Mark a device attestation as revoked in the attestation record. Subsequent fetches by peers will reject signatures from that NID. KEL-level revocation (abandoning the identity) is achieved by setting an empty next-commitment.

Migration

Backward Compatibility

  • Projects with only did:key delegates are unaffected
  • Mixed delegate sets (did:key + did:keri) work correctly
  • Nodes that don't understand did:keri will ignore those delegates and count only did:key delegates against the threshold
  • No changes to the wire protocol or gossip format

Upgrade Path

  1. User creates KERI identity (rad auth or auths init)
  2. User adds did:keri:E... as a delegate to their projects
  3. Existing did:key delegate can remain for backward compatibility
  4. Once all peers support did:keri, the legacy delegate can be removed

Security Considerations

Duplicity Detection

KERI's append-only log prevents equivocation: if two conflicting events exist at the same sequence number, the identity is compromised and should be treated as untrusted. The validate_kel() function enforces strict sequence ordering and chain linkage.

Replay Prevention

Each KEL event includes a SAID (Self-Addressing Identifier) computed over its canonical form.

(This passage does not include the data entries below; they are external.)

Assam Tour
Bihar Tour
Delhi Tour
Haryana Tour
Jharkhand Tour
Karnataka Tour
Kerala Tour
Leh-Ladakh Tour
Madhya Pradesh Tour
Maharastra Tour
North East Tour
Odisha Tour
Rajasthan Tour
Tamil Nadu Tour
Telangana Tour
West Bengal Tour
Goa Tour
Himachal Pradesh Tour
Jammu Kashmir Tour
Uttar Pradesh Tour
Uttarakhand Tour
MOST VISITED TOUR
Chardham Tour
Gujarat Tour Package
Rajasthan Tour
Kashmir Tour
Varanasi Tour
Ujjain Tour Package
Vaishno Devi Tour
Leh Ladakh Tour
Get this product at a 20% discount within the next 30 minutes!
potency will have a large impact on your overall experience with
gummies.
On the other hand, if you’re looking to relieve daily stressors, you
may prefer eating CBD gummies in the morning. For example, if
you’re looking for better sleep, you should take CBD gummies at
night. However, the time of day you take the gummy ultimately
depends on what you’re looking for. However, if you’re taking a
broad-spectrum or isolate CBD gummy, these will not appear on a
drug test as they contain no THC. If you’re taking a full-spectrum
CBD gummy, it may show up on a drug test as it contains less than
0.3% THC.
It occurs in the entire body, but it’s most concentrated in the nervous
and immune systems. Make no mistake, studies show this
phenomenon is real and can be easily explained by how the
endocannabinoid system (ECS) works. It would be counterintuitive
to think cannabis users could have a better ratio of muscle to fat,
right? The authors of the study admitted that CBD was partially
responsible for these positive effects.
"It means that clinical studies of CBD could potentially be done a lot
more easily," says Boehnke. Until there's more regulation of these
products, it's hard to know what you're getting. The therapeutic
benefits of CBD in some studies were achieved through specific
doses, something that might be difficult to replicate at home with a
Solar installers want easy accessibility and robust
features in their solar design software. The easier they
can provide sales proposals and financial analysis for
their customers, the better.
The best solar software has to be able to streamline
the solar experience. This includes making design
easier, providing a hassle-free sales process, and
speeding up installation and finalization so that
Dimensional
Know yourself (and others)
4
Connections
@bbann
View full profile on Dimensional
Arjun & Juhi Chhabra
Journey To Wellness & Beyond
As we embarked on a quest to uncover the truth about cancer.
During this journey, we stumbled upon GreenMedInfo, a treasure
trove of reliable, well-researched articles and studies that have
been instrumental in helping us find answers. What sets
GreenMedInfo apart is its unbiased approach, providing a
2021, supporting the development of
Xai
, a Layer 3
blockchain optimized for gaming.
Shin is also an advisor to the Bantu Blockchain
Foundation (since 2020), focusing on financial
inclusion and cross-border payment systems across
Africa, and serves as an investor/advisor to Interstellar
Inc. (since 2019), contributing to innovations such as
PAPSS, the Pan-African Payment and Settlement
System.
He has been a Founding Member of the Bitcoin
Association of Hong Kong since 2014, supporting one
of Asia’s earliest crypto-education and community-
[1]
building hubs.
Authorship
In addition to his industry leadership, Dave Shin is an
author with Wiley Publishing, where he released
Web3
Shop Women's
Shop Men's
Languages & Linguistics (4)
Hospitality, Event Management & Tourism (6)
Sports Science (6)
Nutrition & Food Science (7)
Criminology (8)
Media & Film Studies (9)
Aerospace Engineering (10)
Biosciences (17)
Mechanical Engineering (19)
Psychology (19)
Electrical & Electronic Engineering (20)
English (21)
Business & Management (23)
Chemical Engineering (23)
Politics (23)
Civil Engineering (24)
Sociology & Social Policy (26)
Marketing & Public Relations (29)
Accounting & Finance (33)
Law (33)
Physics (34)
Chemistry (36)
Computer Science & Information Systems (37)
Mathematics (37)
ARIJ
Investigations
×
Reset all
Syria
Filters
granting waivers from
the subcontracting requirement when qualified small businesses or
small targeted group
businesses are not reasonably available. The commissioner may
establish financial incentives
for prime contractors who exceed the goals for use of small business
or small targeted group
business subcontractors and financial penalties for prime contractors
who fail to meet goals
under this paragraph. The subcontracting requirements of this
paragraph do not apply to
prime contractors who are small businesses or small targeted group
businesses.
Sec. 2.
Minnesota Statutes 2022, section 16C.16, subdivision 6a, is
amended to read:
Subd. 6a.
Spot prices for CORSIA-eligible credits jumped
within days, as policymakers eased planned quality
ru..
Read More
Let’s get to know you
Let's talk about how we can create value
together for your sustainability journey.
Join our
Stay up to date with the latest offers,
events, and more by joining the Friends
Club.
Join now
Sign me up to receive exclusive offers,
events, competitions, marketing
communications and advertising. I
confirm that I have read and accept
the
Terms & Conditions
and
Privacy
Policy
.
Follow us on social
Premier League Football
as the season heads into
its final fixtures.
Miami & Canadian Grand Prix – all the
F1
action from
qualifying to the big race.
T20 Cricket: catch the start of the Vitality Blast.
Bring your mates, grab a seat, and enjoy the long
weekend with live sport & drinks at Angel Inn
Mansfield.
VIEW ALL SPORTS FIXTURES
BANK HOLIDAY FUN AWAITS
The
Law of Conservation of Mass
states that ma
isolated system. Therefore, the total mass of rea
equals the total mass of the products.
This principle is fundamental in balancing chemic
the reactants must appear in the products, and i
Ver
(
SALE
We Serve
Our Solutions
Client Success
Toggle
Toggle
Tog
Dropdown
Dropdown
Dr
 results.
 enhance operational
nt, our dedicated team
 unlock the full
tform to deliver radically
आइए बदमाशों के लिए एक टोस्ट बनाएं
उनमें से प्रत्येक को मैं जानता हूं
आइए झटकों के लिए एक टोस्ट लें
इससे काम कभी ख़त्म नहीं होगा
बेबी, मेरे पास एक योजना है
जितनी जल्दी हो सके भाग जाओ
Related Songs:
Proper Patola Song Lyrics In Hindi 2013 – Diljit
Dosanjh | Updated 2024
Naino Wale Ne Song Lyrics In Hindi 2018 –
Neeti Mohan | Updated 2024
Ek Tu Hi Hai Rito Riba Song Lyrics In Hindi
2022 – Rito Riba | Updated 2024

Events are chained via the p (previous) field. Inserting, removing, or reordering events breaks the chain and is detected during validation.

Staleness Handling

Gossip-informed tip comparison detects when a peer's local copy of an identity repo is behind the network. In Enforce mode, stale state triggers Quarantine (requiring the peer to fetch the latest identity repo before accepting the signature). This prevents accepting signatures from keys that have been rotated away.

Shallow Clones

Nodes MUST fetch the complete KEL from inception. Shallow clones of the identity repo are insufficient because validation requires replaying all events from the beginning to verify the chain integrity.

Pre-Rotation Security

KERI's pre-rotation mechanism ensures that even if the current signing key is compromised, the attacker cannot rotate to a key of their choosing — the next key must satisfy the Blake3 commitment made in the previous event. This provides post-compromise recovery.